▶ _AIM OF THE EXERCISE_:
Please swap "Transcribe" for "Copy out" throughout the data below and leave every other part unchanged.

[Collection entries]

** begin **

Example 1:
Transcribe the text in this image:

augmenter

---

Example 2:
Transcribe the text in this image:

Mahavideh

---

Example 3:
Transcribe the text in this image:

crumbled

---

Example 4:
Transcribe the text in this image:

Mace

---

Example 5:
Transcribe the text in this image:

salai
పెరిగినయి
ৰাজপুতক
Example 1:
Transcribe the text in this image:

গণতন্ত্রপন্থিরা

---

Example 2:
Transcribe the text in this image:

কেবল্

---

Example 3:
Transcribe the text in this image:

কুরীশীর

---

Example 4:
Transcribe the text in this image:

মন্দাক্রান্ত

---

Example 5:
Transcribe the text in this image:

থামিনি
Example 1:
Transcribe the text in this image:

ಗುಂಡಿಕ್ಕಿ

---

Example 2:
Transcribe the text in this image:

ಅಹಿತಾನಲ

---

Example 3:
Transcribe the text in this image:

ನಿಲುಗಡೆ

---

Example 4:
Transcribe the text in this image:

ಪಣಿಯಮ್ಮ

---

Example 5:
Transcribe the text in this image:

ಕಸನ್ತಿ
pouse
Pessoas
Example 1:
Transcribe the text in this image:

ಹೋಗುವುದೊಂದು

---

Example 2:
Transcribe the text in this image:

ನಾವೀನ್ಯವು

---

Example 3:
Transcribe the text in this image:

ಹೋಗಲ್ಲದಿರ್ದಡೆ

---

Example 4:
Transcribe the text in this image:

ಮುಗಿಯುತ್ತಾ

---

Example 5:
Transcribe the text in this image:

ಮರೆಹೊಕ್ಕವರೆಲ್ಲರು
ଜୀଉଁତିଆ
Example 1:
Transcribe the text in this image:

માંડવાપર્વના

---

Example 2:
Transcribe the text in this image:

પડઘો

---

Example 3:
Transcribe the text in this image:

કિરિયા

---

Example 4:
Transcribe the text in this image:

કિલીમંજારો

** end **

▶ _OUTPUT OF THE EXERCISE_:
Example 1:
Copy out the text in this image:

augmenter

---

Example 2:
Copy out the text in this image:

Mahavideh

---

Example 3:
Copy out the text in this image:

crumbled

---

Example 4:
Copy out the text in this image:

Mace

---

Example 5:
Copy out the text in this image:

salai
పెరిగినయి
ৰাজপুতক
Example 1:
Copy out the text in this image:

গণতন্ত্রপন্থিরা

---

Example 2:
Copy out the text in this image:

কেবল্

---

Example 3:
Copy out the text in this image:

কুরীশীর

---

Example 4:
Copy out the text in this image:

মন্দাক্রান্ত

---

Example 5:
Copy out the text in this image:

থামিনি
Example 1:
Copy out the text in this image:

ಗುಂಡಿಕ್ಕಿ

---

Example 2:
Copy out the text in this image:

ಅಹಿತಾನಲ

---

Example 3:
Copy out the text in this image:

ನಿಲುಗಡೆ

---

Example 4:
Copy out the text in this image:

ಪಣಿಯಮ್ಮ

---

Example 5:
Copy out the text in this image:

ಕಸನ್ತಿ
pouse
Pessoas
Example 1:
Copy out the text in this image:

ಹೋಗುವುದೊಂದು

---

Example 2:
Copy out the text in this image:

ನಾವೀನ್ಯವು

---

Example 3:
Copy out the text in this image:

ಹೋಗಲ್ಲದಿರ್ದಡೆ

---

Example 4:
Copy out the text in this image:

ಮುಗಿಯುತ್ತಾ

---

Example 5:
Copy out the text in this image:

ಮರೆಹೊಕ್ಕವರೆಲ್ಲರು
ଜୀଉଁତିଆ
Example 1:
Copy out the text in this image:

માંડવાપર્વના

---

Example 2:
Copy out the text in this image:

પડઘો

---

Example 3:
Copy out the text in this image:

કિરિયા

---

Example 4:
Copy out the text in this image:

કિલીમંજારો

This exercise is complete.